Stakeholders within the energy sector are actively implementing the required infrastructure to accommodate the growing number of electric vehicles.

With this new norm, the fuel levy is the main source of funding for road maintenance and may experience a decline as Kenyans transition towards more energy-efficient vehicles.

To Kenya Roads Board (KRB), this presents significant challenges and opportunities. Since the enactment of the Road Maintenance Levy Act in 1993, the country has heavily relied on the funds generated through the fuel levy for road maintenance.

Over the last five years, the board has successfully raised Sh405 billion, 99 percent of which were proceeds of fuel levy.

This substantial funding has facilitated the maintenance of 206,267 kilometres of roads. Looking ahead to the next plan period 2023-2027, the Board has set an even more ambitious target to raise Sh512 billion towards the maintenance of 220,000 kilometres of roads representing a 26 percent increase.

This will ensure that our roads receive adequate maintenance to provide optimal levels of service.

So, how does KRB ensure the sustainability of the road network? In the recently launched five-year strategic plan 2023-2027, we have outlined the alternative funding sources that align with the new future of e-mobility.

KRB will engage in strategic discussions with the government, relevant stakeholders and experts to devise innovative solutions that will enable adapting to the changing landscape ensuring roads remain safe, efficient and well maintained.

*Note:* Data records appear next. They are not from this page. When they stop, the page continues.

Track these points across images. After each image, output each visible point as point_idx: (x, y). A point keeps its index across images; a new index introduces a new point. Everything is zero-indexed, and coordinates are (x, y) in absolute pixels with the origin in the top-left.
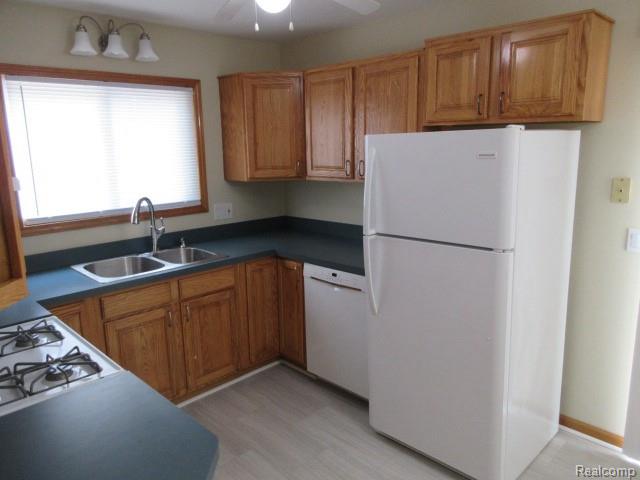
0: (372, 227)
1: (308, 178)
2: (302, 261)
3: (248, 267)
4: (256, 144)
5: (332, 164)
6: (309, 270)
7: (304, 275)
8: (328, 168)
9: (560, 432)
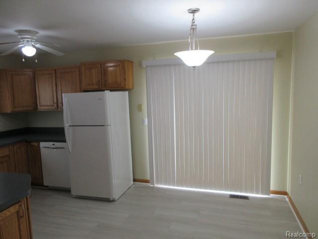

One of the things we are considering is transitioning from fuel levy to smart road user charges that encompass both fuel-based and hybrid and electric vehicles.

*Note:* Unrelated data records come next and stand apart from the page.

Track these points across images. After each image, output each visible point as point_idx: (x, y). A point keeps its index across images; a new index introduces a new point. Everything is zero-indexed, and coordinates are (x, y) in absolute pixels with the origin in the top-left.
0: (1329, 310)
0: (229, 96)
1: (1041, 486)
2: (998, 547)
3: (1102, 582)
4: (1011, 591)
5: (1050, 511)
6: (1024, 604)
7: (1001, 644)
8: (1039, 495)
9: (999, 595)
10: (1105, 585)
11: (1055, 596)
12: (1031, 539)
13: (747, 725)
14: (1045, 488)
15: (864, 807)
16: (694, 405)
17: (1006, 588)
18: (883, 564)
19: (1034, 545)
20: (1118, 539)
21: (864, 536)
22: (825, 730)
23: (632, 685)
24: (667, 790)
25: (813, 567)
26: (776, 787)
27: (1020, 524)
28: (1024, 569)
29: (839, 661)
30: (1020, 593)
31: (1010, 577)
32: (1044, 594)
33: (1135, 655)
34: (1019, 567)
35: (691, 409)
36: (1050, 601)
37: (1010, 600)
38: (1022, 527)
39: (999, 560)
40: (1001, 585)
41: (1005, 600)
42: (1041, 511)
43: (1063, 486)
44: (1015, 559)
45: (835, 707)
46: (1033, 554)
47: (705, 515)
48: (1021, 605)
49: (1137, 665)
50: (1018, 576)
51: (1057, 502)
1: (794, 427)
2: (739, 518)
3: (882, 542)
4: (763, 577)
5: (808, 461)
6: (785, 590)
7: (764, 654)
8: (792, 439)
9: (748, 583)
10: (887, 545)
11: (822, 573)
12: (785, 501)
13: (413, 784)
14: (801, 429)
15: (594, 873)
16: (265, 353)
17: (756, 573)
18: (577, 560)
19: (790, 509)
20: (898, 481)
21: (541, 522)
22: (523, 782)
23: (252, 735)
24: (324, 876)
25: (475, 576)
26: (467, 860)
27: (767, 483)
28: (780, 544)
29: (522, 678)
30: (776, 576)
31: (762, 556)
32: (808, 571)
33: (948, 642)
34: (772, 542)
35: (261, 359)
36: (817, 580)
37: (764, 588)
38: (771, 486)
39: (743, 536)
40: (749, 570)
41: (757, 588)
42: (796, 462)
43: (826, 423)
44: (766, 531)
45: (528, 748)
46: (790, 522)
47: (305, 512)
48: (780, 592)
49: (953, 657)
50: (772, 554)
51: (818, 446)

This approach would ensure that all road users contribute their fair share towards maintenance of roads.

To further bridge the funding gap, the board will raise Sh150 billion through infrastructure bonds.

Through effective use of these funds, KRB aims to increase the road network in good and fair condition from 70 percent in 2023 to 84 percent end of 2027.

To achieve this, the board will expand its oversight capacity and deploy auditors to regions to ensure a robust monitoring and evaluation of road works implementation by our roads agencies thereby guaranteeing value for money.

We shall continue to demand more accountability for every shilling allocated from road user charges to ensuring that our road infrastructure is optimal.

As we confront the emerging reality of e-mobility, KRB is firmly dedicated to adopting proactive measures to address the potential implications of road maintenance sustainability.

We will give priority to developing strategic partnerships with key stakeholders in the government and energy sectors ensuring that we are ready to embrace the challenges.

Additionally, we will continue to explore diverse sources of funding to secure the long-term sustainability of our road infrastructure for the benefit of taxpayers.

The writer is the director-general of, the Kenya Roads Board.